#### Data to use
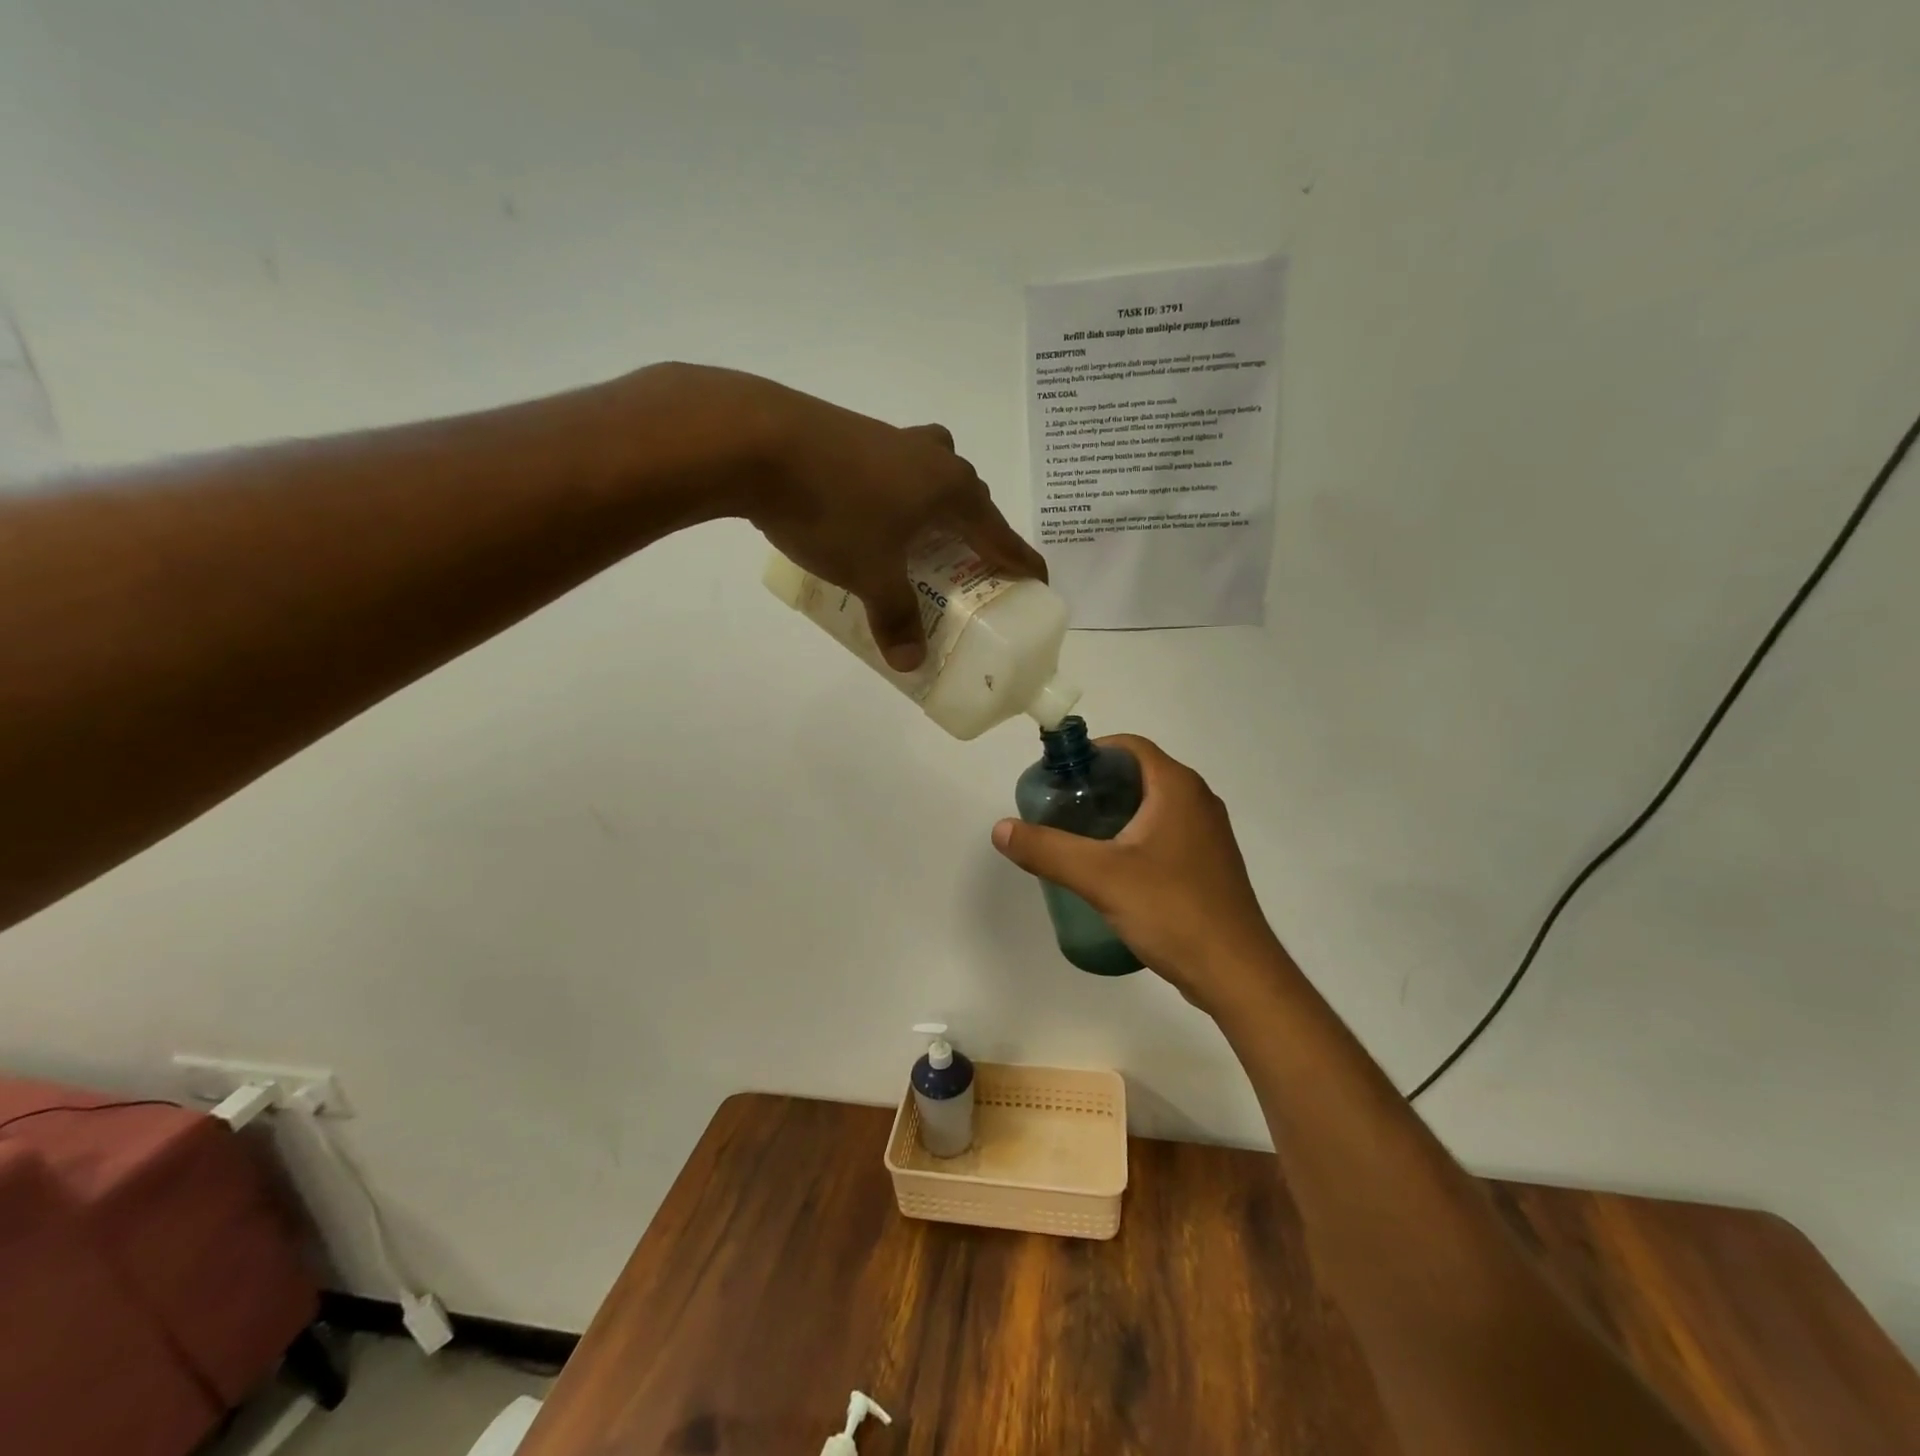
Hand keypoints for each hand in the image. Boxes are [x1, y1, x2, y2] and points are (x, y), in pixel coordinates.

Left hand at [642, 366, 1045, 669]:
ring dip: (935, 504)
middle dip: (976, 530)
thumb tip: (909, 663)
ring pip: (931, 473)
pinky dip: (896, 493)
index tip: (1037, 580)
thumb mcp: (870, 574)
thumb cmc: (833, 509)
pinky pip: (893, 468)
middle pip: (970, 496)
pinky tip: (868, 514)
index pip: (1000, 533)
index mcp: (951, 490)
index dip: (1020, 560)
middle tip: (967, 564)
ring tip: (918, 538)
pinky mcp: (853, 433)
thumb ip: (895, 618)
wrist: (756, 440)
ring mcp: (892, 438)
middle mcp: (932, 457)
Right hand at [990, 735, 1288, 1013]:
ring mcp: (1207, 835)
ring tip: (1076, 838)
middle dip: (1096, 786)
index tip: (1057, 778)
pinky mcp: (1207, 865)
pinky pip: (1163, 835)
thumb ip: (1048, 849)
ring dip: (1114, 814)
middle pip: (1138, 775)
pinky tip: (1110, 869)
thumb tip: (1001, 828)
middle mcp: (1198, 801)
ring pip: (1151, 807)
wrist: (1236, 973)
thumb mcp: (1100, 877)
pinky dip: (1133, 838)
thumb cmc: (1172, 911)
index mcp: (1177, 788)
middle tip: (1058, 810)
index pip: (1129, 747)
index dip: (1090, 753)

#### Aim of the task
Every line of the listing that holds "index" is to be counted; give only the resulting number.

#### Answer space
8